- **TASK PROMPT**: Below are entries to reproduce exactly, apart from their pictures.

- **TASK MATERIAL**:
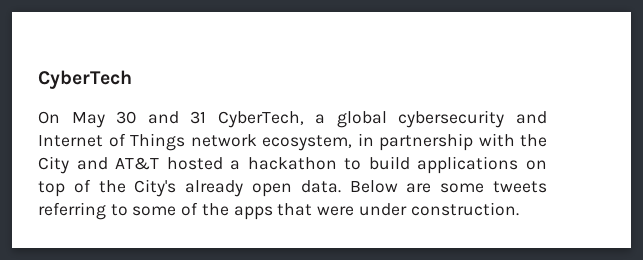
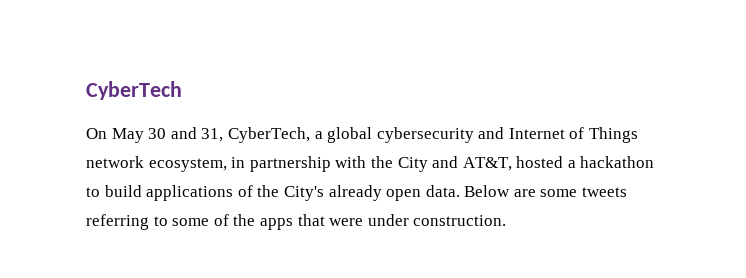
[190,111,207,124] 31 -> [201,128,224,142] 31,
[115,157,160,170] AT&T -> [462,157,512,171] AT&T,
[526,160,547,170] [38,181,65,197] on top -> (234, 193) none

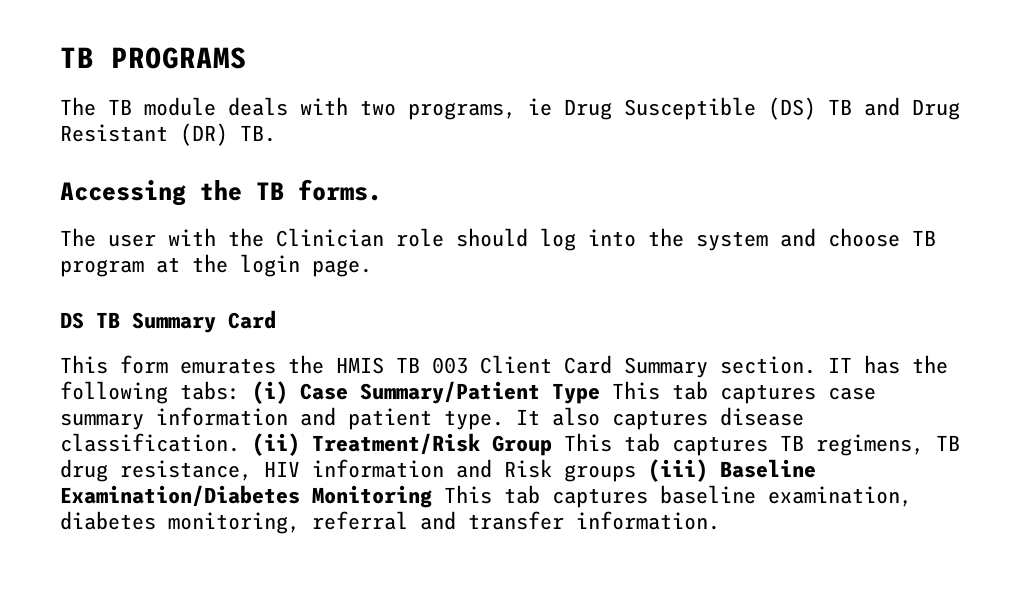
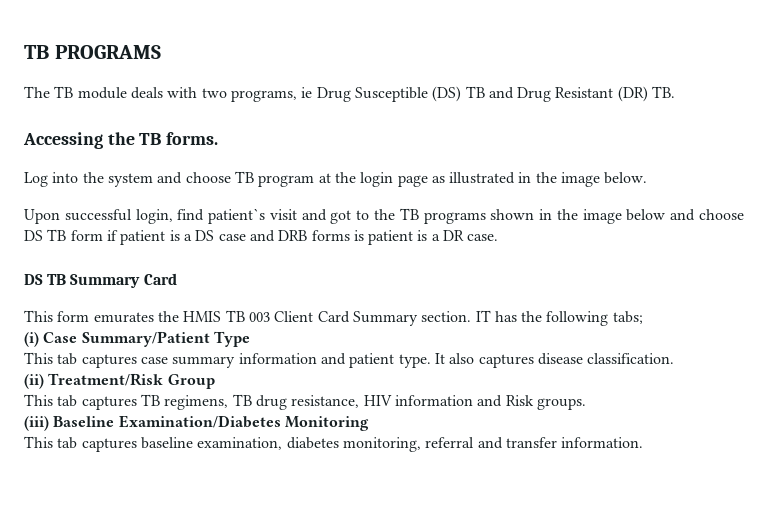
[60,228,576,251] The user with the Clinician role should log -> [24,172,48,187] Log
[312,259,372,277] page. -> [397,172,648,187] [24,208,745,224] [24,229,499,245] page as illustrated in the image below. // Upon successful login, find patient`s visit and got to the TB programs shown in the image below and choose DS TB form if patient is a DS case and DRB forms is patient is a DR case.
[180,381,240,400] tabs: -> [612,311,643,324] tabs; //
(600, 393) none -> (250, 339) //
(240, 442) none -> (675, 358) //
(552, 445) none -> (215, 381) //
[564,464,636,482] groups -> [536,398,586,410] groups. //
(432, 496) none -> (369, 423) //

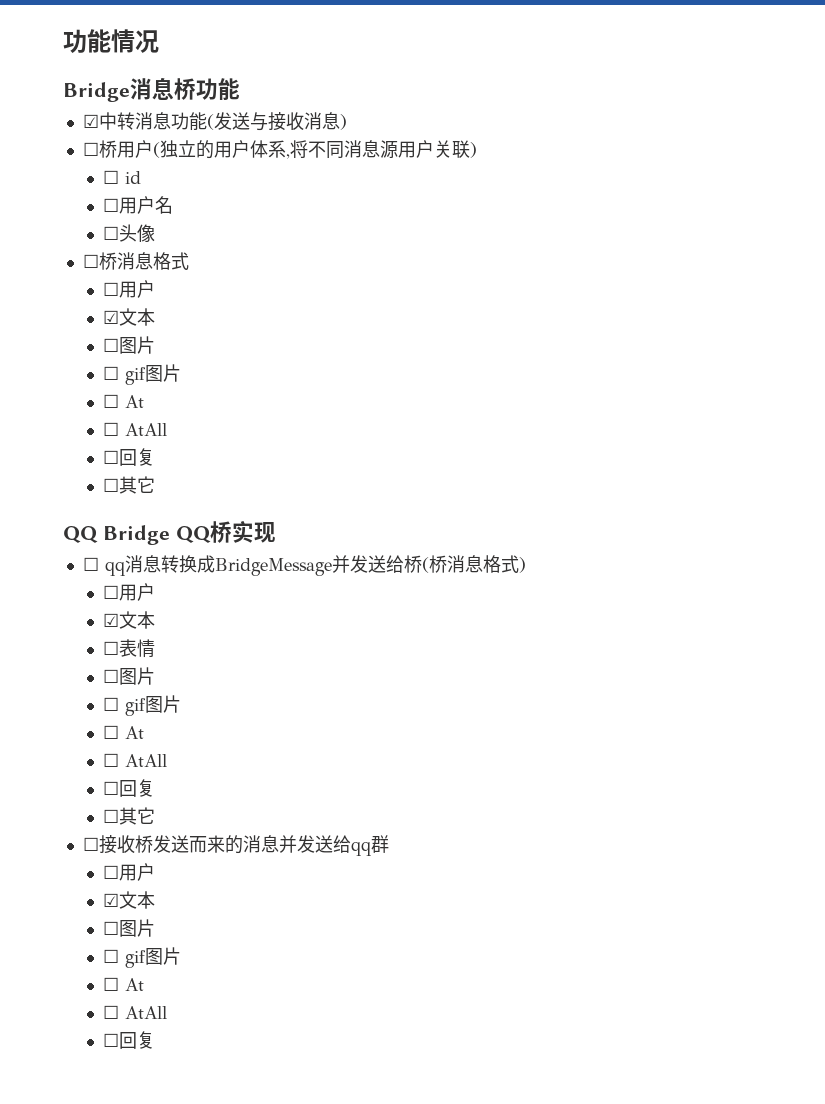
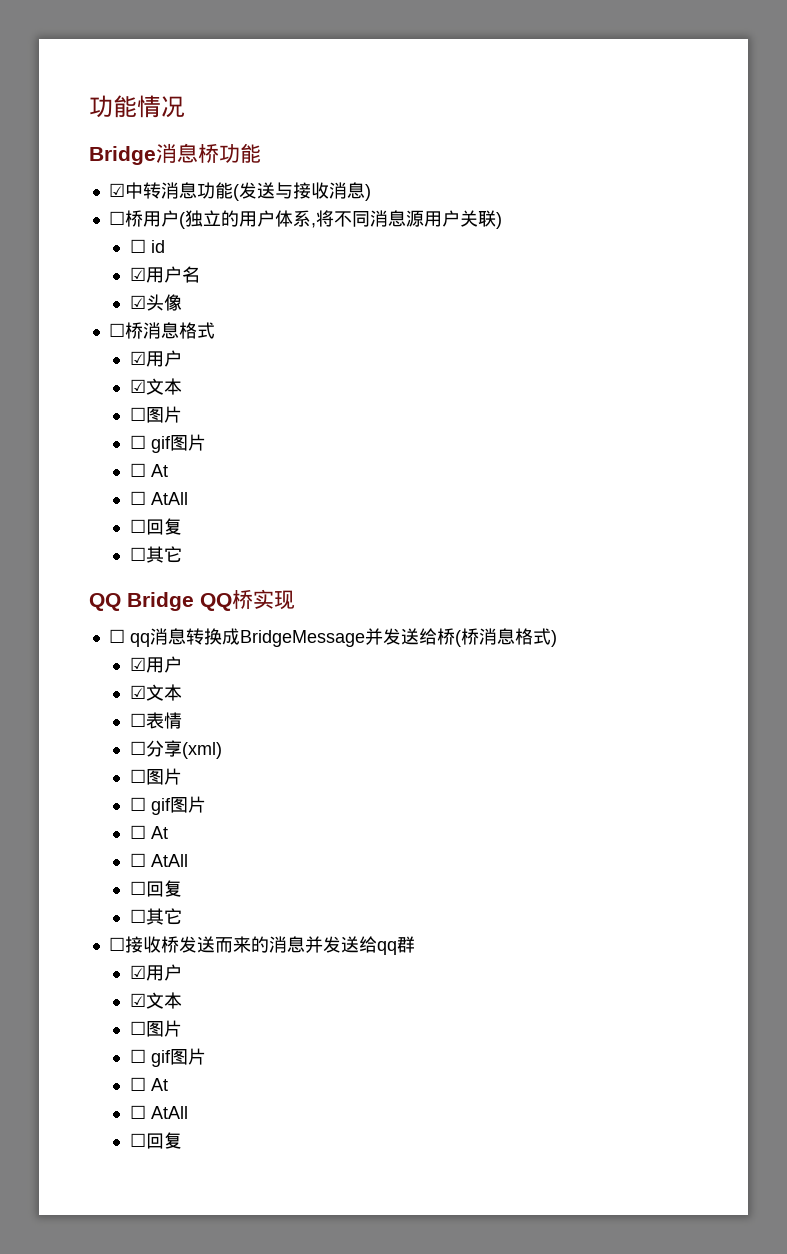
[103,198,120,212] ☐ -> [129,267,146,281] ☑
[103,226,120,240] ☐ -> [129,295,146,309] ☑
[103,282,120,296] ☐ -> [129,351,146,365] ☑
[103,585,120,599] ☐ -> [129,657,146,671] ☑
(156, 648) none -> [129,740,222,759] // ☐分享(xml)
[103,865,120,879] ☐ -> [129,965,146,979] ☑

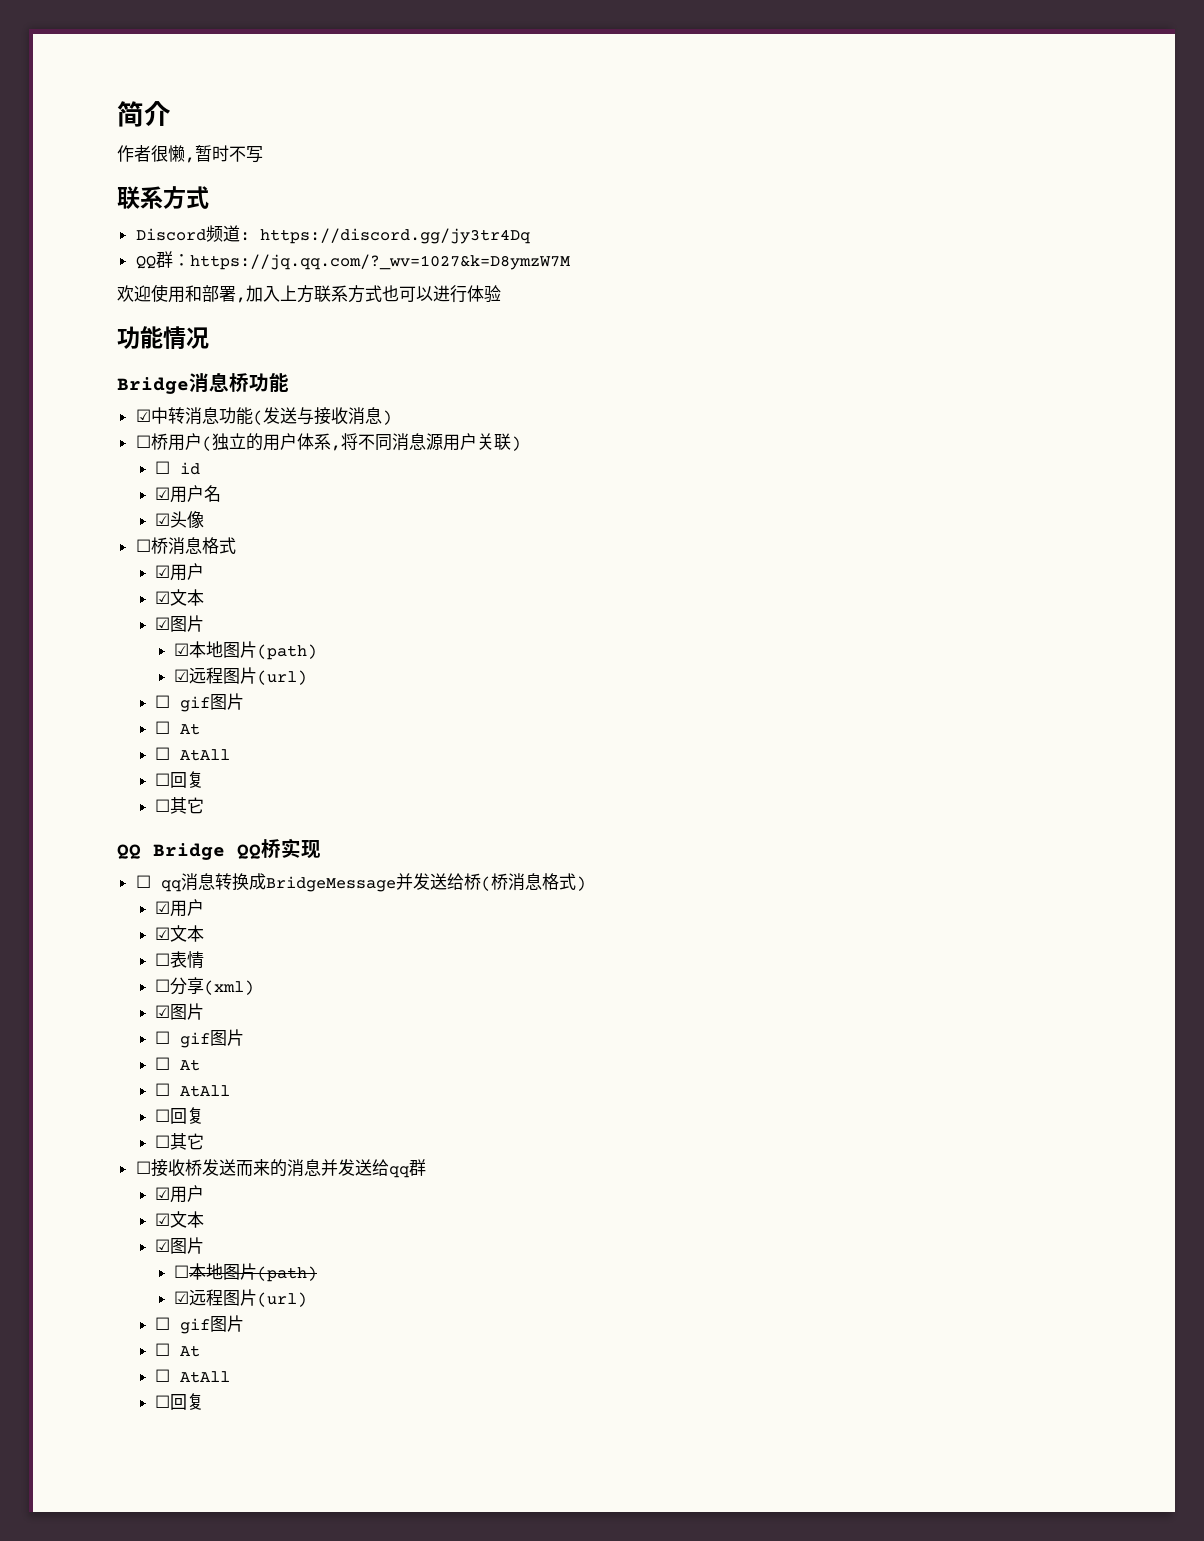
(89, 106) none -> [117,101,171,127] [117,145,263,163] [117,186,209,209] [135,225,530,244] [135,251,570,270] [117,284,501,303] 简介 // 作者很懒,暂时不写 // 联系方式 // Discord频道: https://discord.gg/jy3tr4Dq // QQ群：https://jq.qq.com/?_wv=1027&k=D8ymzW7M // 欢迎使用和部署,加入上方联系方式也可以进行体验 //
[129,406,182,423] ☐图片 -> [155,615,205,632] [174,641,318,660] [174,667,308,685] ☑图片 // ☑本地图片(path) // ☑远程图片(url)
[129,769,146,783] ☐ -> [155,1005,171,1018] ☑
[129,1020,182,1037] ☐图片 -> [155,1237,205,1254] [174,1263,318,1282] [174,1289,308,1307] ☑图片 // ☐本地图片(path) // ☑远程图片(url)

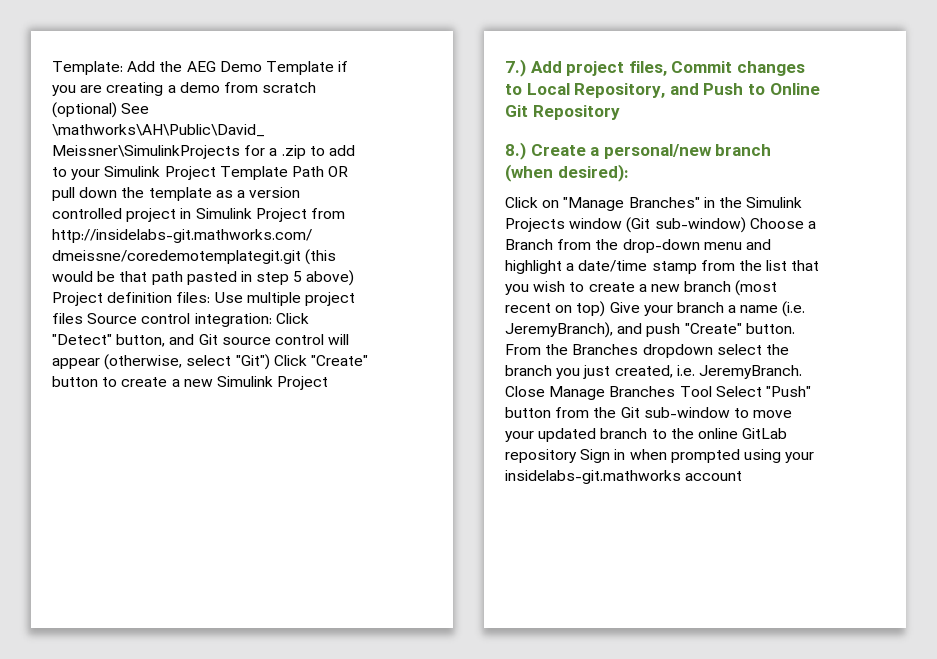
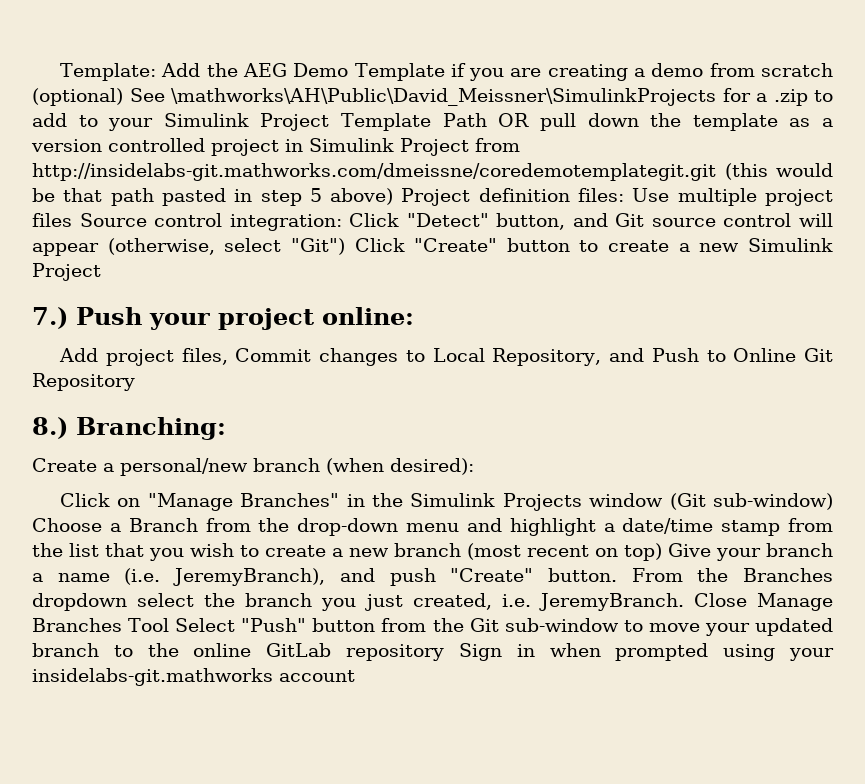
(526, 68) none -> [76,307,414,330] Push your project online: //
(526, 151) none -> [76,417,226,440] Branching: //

- **EXERCISE RESPONSE**:
[190,111,207,124] 31 -> [201,128,224,142] 31,
[115,157,160,170] AT&T -> [462,157,512,171] AT&T,
[526,160,547,170] [38,181,65,197] on top -> (234, 193) none

[60,228,576,251] The user with the Clinician role should log -> [24,172,48,187] Log
[312,259,372,277] page. -> [397,172,648,187] [24,208,745,224] [24,229,499,245] page as illustrated in the image below. // Upon successful login, find patient`s visit and got to the TB programs shown in the image below and choose DS TB form if patient is a DS case and DRB forms is patient is a DR case.
[180,381,240,400] tabs: -> [612,311,643,324] tabs; //
(600, 393) none -> (250, 339) //
(240, 442) none -> (675, 358) //
(552, 445) none -> (215, 381) //
[564,464,636,482] groups -> [536,398,586,410] groups. //
(432, 496) none -> (369, 423) //

[103,198,120,212] ☐ -> [129,267,146,281] ☑
[103,226,120,240] ☐ -> [129,295,146,309] ☑
[103,282,120,296] ☐ -> [129,351,146,365] ☑
[103,585,120,599] ☐ -> [129,657,146,671] ☑
(156, 648) none -> [129,740,222,759] // ☐分享(xml)
[103,865,120,879] ☐ -> [129,965,146,979] ☑

(89, 106) none -> [117,101,171,127] [117,145,263,163] [117,186,209,209] [135,225,530,244] [135,251,570,270] [117,284,501,303] 简介 // 作者很懒,暂时不写 // 联系方式 // Discord频道: https://discord.gg/jy3tr4Dq // QQ群：https://jq.qq.com/?_wv=1027&k=D8ymzW7M // 欢迎使用和部署,加入上方联系方式也可以进行体验 //
[129,406,182,423] ☐图片 -> [155,615,205,632] [174,641,318,660] [174,667,308,685] ☑图片 // ☑本地图片(path) // ☑远程图片(url)
[129,769,146,783] ☐ -> [155,1005,171,1018] ☑
[129,1020,182,1037] ☐图片 -> [155,1237,205,1254] [174,1263,318,1282] [174,1289,308,1307] ☑图片 // ☐本地图片(path) // ☑远程图片(url)

(526, 68) none -> [76,307,414,330] Push your project online: //
(526, 151) none -> [76,417,226,440] Branching: //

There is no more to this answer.